To be a man is to help women flourish
A proposal has been growing on me that I believe honors the heart of mature masculinity without succumbing to Nietzsche’s übermensch, patriarchy, or gnostic sexuality.
18 MARCH 2017 · 18:30 CET
What does it mean to be a man today? What makes a guy a guy? Muscles? Brain? An instinct for leadership?
It sounds like such a simple question. Men are men, of course. Why do you ask, are you having doubts (chuckle-chuckle)? We build stuff, we fix stuff, we blow stuff up. To be a man is not to wonder what a man is.
Still. I caught myself wondering about this question after a guys’ night watching a superhero movie, the latest Iron Man. The hero and the bad guy were really, really powerful. I drove back home with a temptation to speed the car and smash people with my own force too.
My next thought shifted to the movie’s audience. A generation of teenagers and young guys is feeding from movies like this. Throw in some car-chase movies, kill-the-terrorist movies, horror movies, and then some shoot-the-zombie and steal-the-car video games, and then some sexually-charged song clips at MTV, and then some subjugate-the-girl porn, and that’s a lot of visual power.
It is a generation of men fascinated with power, domination, and supremacy. “In other words: egomania and erotomania,” in the chilling words of Malcolm Muggeridge, “the two ills of our time – the raised fist, and the raised phallus.” It feels like a prophetic fulfillment of Friedrich Nietzsche’s vision of the übermensch, who left weakness and limitations far in the past: a world of heroes, warriors, and semi-gods.
Except that, well, ours is a generation so fragile and tender. I wonder if we’re so enamored with being powerful because we actually feel so powerless and impotent. As women have (rightly) gained in prominence and equality in society, the workplace and the home, we guys have become anxious about our own place. No longer the breadwinner in a patriarchal society and seeing women equalling or exceeding men in almost everything (except maybe in weight-lifting and doing stupid things), guys today are uncertain of what a makes a man a man.
There are a number of answers being proposed. On one end of the spectrum there is a return to the animal roots: to be a man is to be dominant. Fed in part by evolutionary biology, in part by the worst of mass media, it is the stereotype of superhero movie, macho jokes, ultimate fighting and its variations. A real guy dominates. A real guy inspires fear and respect.
A more sophisticated, but at the end similar, answer is given by those who defend that men have a natural (some say God-given) instinct for leadership. To be a man is to take initiative; to be a woman is to accept initiative. Man’s natural environment is public: it is society, commerce, politics, church leadership. Women’s natural environment, meanwhile, is private: the home and the family. Defenders of this view strive to distinguish it from patriarchy; others are not quite convinced.
On the other end of the spectrum are those who defend that there is nothing that distinguishes men from women. In fact, we are free to choose to be whoever we want to be and love whoever we want to love. Nothing distinguishes the sexes, they are just cultural artifacts.
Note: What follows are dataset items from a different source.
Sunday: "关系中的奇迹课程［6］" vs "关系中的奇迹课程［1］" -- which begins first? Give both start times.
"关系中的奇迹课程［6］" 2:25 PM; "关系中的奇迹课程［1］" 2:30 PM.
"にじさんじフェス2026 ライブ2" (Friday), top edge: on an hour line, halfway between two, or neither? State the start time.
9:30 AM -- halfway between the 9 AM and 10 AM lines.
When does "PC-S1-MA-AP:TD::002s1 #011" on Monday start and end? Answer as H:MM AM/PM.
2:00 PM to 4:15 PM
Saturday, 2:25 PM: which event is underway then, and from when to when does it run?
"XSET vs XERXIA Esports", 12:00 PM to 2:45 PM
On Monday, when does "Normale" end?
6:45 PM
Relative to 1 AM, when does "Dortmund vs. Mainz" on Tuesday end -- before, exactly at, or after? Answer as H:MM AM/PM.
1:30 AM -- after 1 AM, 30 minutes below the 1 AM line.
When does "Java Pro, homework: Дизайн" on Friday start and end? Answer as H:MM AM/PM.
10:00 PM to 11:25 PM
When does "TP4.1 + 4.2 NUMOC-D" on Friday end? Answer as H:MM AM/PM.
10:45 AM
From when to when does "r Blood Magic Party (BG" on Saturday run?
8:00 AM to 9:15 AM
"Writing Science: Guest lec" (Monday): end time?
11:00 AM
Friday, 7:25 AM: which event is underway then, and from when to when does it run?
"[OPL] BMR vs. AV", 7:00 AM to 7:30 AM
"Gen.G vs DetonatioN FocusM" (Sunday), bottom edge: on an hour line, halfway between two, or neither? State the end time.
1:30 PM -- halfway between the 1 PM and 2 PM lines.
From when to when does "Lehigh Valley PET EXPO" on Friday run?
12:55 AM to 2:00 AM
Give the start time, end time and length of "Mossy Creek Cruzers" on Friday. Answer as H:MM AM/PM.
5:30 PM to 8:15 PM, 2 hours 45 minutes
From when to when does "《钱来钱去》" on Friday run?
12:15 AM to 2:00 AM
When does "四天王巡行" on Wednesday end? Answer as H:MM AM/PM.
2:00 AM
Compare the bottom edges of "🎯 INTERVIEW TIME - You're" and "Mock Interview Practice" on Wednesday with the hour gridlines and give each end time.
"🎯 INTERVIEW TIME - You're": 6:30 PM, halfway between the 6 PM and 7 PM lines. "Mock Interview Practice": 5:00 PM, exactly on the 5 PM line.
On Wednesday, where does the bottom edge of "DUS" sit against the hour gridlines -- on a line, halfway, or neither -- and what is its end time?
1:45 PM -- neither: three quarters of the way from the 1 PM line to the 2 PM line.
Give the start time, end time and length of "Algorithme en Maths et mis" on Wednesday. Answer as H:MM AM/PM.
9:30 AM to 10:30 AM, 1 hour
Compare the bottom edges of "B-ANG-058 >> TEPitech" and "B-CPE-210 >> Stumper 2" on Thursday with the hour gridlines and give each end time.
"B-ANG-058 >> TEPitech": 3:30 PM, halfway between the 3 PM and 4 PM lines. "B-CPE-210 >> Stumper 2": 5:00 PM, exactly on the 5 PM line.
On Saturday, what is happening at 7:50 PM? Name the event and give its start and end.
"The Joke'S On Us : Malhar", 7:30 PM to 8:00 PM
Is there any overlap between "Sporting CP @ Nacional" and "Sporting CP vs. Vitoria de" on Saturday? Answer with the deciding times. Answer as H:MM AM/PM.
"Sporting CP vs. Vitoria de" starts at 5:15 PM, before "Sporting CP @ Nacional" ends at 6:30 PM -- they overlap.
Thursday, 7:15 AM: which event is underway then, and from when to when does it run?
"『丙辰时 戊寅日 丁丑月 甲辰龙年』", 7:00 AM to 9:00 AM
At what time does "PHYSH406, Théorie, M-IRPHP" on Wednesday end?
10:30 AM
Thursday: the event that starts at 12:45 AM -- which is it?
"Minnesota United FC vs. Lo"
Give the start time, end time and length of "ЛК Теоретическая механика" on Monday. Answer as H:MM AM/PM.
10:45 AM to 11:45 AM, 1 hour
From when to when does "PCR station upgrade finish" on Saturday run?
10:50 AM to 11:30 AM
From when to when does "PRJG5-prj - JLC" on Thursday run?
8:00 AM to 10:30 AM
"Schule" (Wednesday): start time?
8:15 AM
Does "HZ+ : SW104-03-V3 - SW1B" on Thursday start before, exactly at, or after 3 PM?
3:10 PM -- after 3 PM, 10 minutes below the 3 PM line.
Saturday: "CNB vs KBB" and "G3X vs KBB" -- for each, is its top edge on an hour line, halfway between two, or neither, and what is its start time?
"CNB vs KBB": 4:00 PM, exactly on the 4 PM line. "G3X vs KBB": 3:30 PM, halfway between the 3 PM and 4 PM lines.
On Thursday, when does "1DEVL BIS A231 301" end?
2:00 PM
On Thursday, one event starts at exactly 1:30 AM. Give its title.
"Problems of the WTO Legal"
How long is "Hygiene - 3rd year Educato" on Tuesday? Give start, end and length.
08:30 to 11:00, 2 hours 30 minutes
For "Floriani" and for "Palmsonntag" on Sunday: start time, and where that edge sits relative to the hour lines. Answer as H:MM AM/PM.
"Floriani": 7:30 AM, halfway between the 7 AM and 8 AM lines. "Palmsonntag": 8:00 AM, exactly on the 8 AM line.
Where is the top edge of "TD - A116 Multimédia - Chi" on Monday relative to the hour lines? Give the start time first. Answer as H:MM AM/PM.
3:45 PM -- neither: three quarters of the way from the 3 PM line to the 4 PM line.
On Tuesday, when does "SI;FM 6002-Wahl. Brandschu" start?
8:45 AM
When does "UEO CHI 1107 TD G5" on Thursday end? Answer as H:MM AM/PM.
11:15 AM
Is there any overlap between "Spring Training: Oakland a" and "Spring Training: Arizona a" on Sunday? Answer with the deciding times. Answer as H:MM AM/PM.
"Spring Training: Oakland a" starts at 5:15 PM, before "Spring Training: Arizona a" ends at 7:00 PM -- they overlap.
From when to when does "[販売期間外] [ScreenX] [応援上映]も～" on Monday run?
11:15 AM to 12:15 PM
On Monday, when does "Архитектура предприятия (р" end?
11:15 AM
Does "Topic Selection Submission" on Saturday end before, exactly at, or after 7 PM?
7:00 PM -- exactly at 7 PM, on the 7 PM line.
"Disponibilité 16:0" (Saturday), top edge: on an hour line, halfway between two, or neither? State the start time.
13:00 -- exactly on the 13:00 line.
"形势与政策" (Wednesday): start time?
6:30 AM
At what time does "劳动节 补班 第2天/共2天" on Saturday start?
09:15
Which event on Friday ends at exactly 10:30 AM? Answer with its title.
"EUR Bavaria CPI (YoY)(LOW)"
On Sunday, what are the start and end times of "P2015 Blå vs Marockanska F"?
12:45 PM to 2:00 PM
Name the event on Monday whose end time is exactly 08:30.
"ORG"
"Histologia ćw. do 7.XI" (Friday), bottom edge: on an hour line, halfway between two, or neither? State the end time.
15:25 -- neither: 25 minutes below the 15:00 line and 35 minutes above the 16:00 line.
I’m not convinced by any of these answers. But I’m on a hunch and I gather the courage to put it out there. A proposal has been growing on me (not sure here, let me know your thoughts, folks!) that I believe honors the heart of mature masculinity without succumbing to Nietzsche’s übermensch, patriarchy, or gnostic sexuality. My tentative, egalitarian proposal is: to be a man is to make the women around you flourish. It is to honor them, to champion them, to lift them up.
It is a definition, I recognize, that is applicable more broadly: to be a man is also to make other men flourish, just as a mature woman helps the men and the women around her flourish. It originates from my understanding of prosperity (to be blessed is to bless others) and of happiness (to be happy is give of ourselves and share our happiness).
But I believe this definition captures something special about the masculine heart: we guys are at our best when the women around us flourish–wives and daughters and friends and colleagues. And we are at our worst when they wither, are suppressed, are pawns for our ego, are the butt of our jokes, are seen as objects or as junior-league. Just like a tree that nurtures an ecosystem of life, the most manly men I know have a constellation of people around them flourishing. And you can see it especially in their wives’ eyes, in their daughters’ spirits, and in how they champion women in their workplaces.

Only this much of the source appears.